Pertence ao Código Civil (DL n.º 47344/66, de 25 de Novembro)
Este artigo estabelece dois princípios fundamentais sobre quando uma lei começa a obrigar os cidadãos e as instituições. Em primeiro lugar, determina que nenhuma lei se torna vinculativa apenas porque foi aprovada — é necessário que seja publicada no Diário da República, o jornal oficial do Estado. Esta publicação é o ponto de partida formal. Em segundo lugar, reconhece que pode haver um intervalo entre a publicação e o momento em que a lei realmente entra em vigor. Esse intervalo é determinado pela própria lei (quando a lei especifica uma data ou um período) ou, na ausência dessa indicação, pelas regras estabelecidas em legislação especial. Esta estrutura protege os cidadãos ao garantir que têm conhecimento das novas obrigações e tempo para se adaptarem, evitando aplicações surpresa de regras retroativas.
Uma lei que altera o imposto sobre o rendimento é publicada em Dezembro, mas estabelece que entra em vigor a 1 de Janeiro do ano seguinte. Os cidadãos e empresas têm esse período para compreender as novas obrigações. Sem este intervalo, enfrentariam penalidades por não cumprir uma regra que desconheciam.
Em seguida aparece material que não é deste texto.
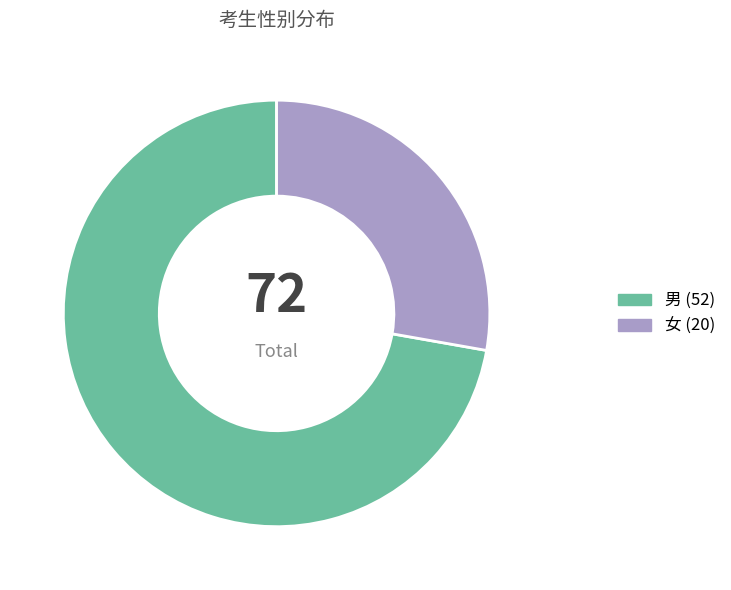

Between 女 and 男, which is larger?

男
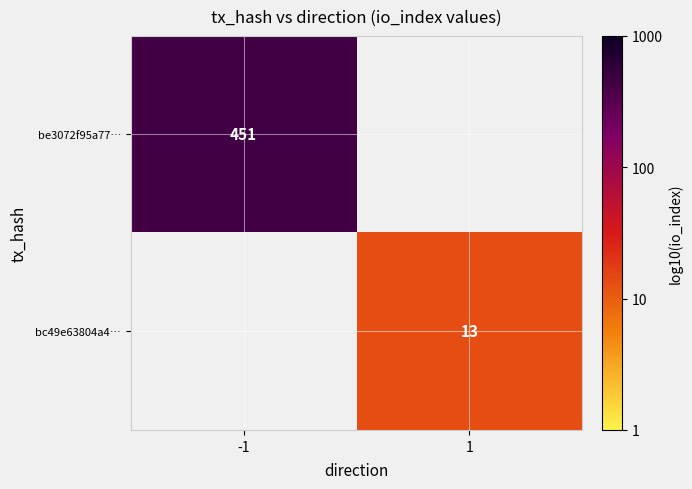

At which category does the chart reach its peak across all series?

-1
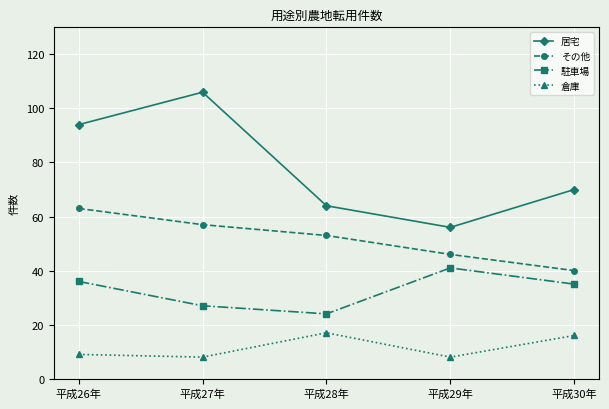

Which series has the largest total across all categories?

居宅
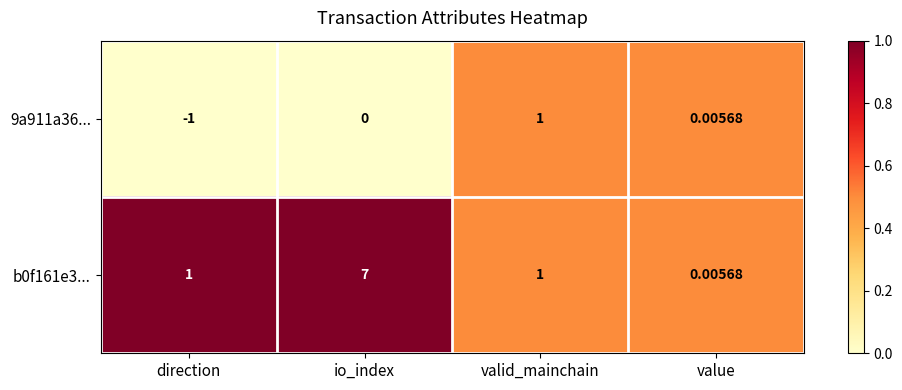

At which category is the sum across all series the highest?

io_index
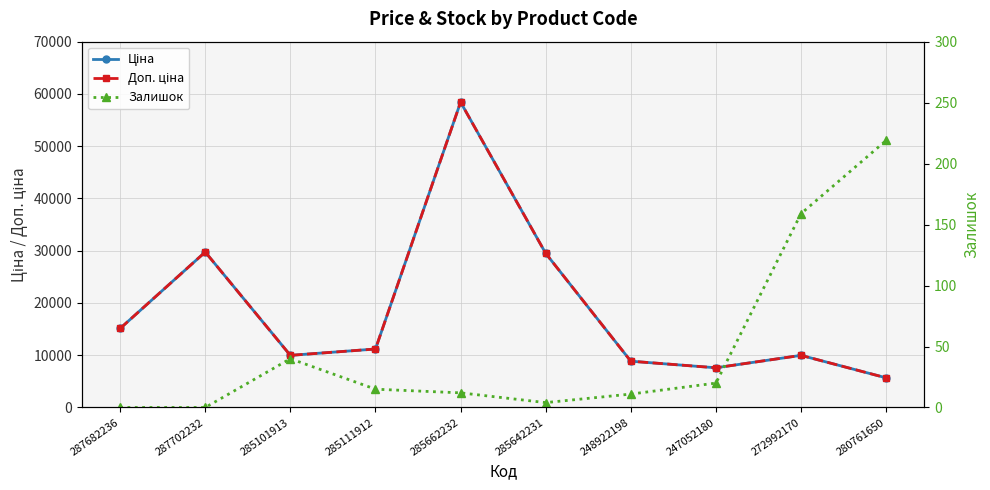

Is it true that Ціна equals 15120.0 at 287682236?

True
Uma lei que muda as férias dos trabalhadores é publicada, mas não indica quando começa a obrigar. Neste caso, aplicam-se as regras gerais em legislação especial (normalmente 30 dias após publicação no Diário da República). As empresas sabem assim quando devem ajustar os seus processos.
Um decreto que proíbe uma substância tóxica em alimentos é publicado e especifica que entra em vigor no dia seguinte. Os produtores têm 24 horas para cumprir. Aqui, o intervalo é mínimo porque a urgência de protecção justifica uma entrada em vigor rápida.